#### What to work on
1. Decide whether each statement below agrees with the passage on NAD learning. Answer yes or no for each, quoting the words of the passage that settle it.
(a) The correlation analyses covered 17 two-year-olds and 15 three-year-olds.
(b) The left temporal correlation stayed significant after correction for multiple comparisons.
(c) The study set out to meet three aims.
2. Please write out the passage on NAD learning word for word from "To explore how" to "survive correction for multiple comparisons.".

>> Begin Passage

To explore how NAD learning in the non-linguistic domain relates to NAD learning in the linguistic domain Pearson’s correlation analyses were performed for the subset of children who provided sufficient quality data in both tasks (2 years: N = 17, 3 years: N = 15). This analysis revealed no significant relation between NAD discrimination (A vs. NA difference) in the linguistic and the non-linguistic domains after correction for multiple comparisons. Before correction, a significant (r = .488, p = 0.047) correlation was observed between left temporal fNIRS responses to alternating blocks in the linguistic and non-linguistic domain, but this effect did not survive correction for multiple comparisons.

4. Discussion

The aim of the present study was twofold. First, we aimed to study the brain regions underlying the neural mechanisms supporting NAD learning from passive listening under the hypothesis that the neural correlates of NAD learning under passive listening undergo a developmental shift between the ages of 2 and 4 years (Mueller et al., 2019). Secondly, we aimed to investigate to what extent NAD learning abilities in early childhood are rooted in domain-general learning mechanisms by using the same paradigm to test children’s ability to learn NADs from sentences and tone sequences. To our knowledge, this study is the first to directly compare NAD learning in the linguistic and the non-linguistic domain at this age.

>> End Passage
>> Begin Source data

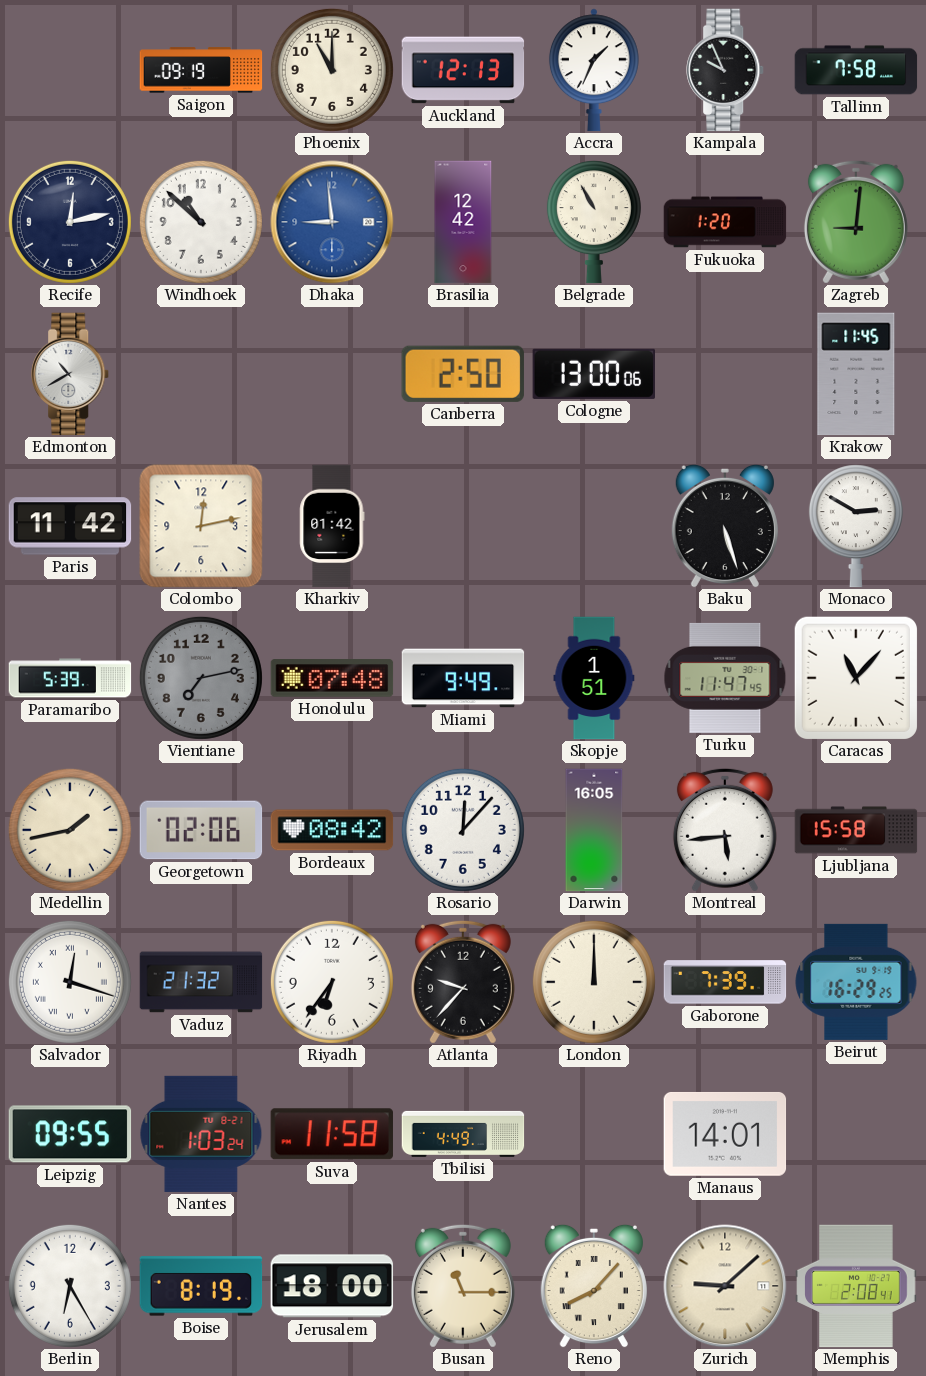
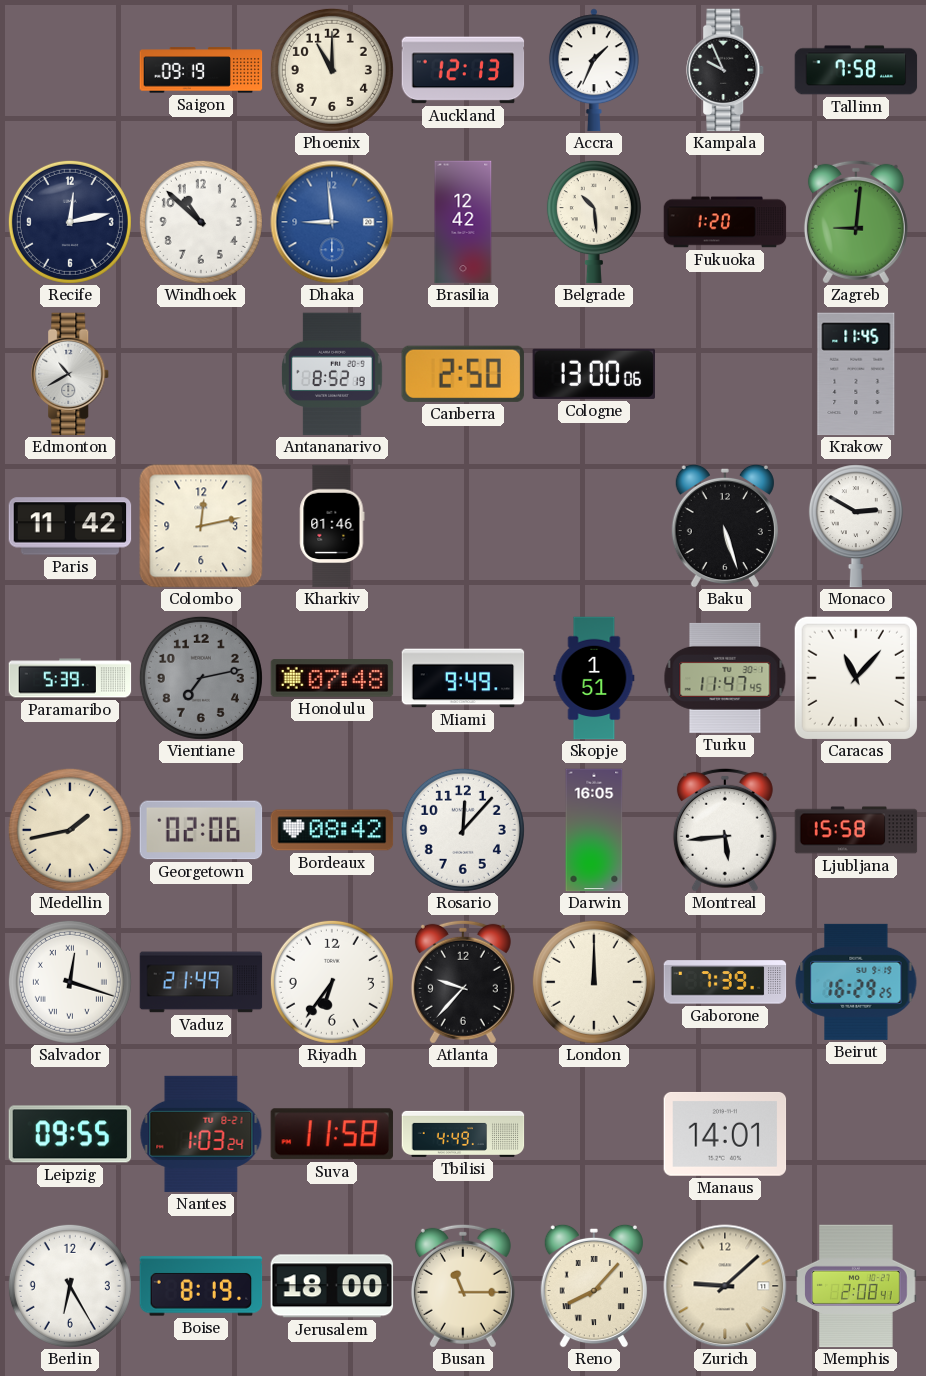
Belgrade: 10:55 -> 10:29
Antananarivo: none -> 8:52
Kharkiv: 01:42 -> 01:46
Vaduz: 21:32 -> 21:49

>> End Source data

#### Solutions below
1.
(a) Yes: "(2 years: N = 17, 3 years: N = 15)"
(b) No: "but this effect did not survive correction for multiple comparisons"
(c) No: "The aim of the present study was twofold."

2.
To explore how NAD learning in the non-linguistic domain relates to NAD learning in the linguistic domain Pearson’s correlation analyses were performed for the subset of children who provided sufficient quality data in both tasks (2 years: N = 17, 3 years: N = 15). This analysis revealed no significant relation between NAD discrimination (A vs. NA difference) in the linguistic and the non-linguistic domains after correction for multiple comparisons. Before correction, a significant (r = .488, p = 0.047) correlation was observed between left temporal fNIRS responses to alternating blocks in the linguistic and non-linguistic domain, but this effect did not survive correction for multiple comparisons.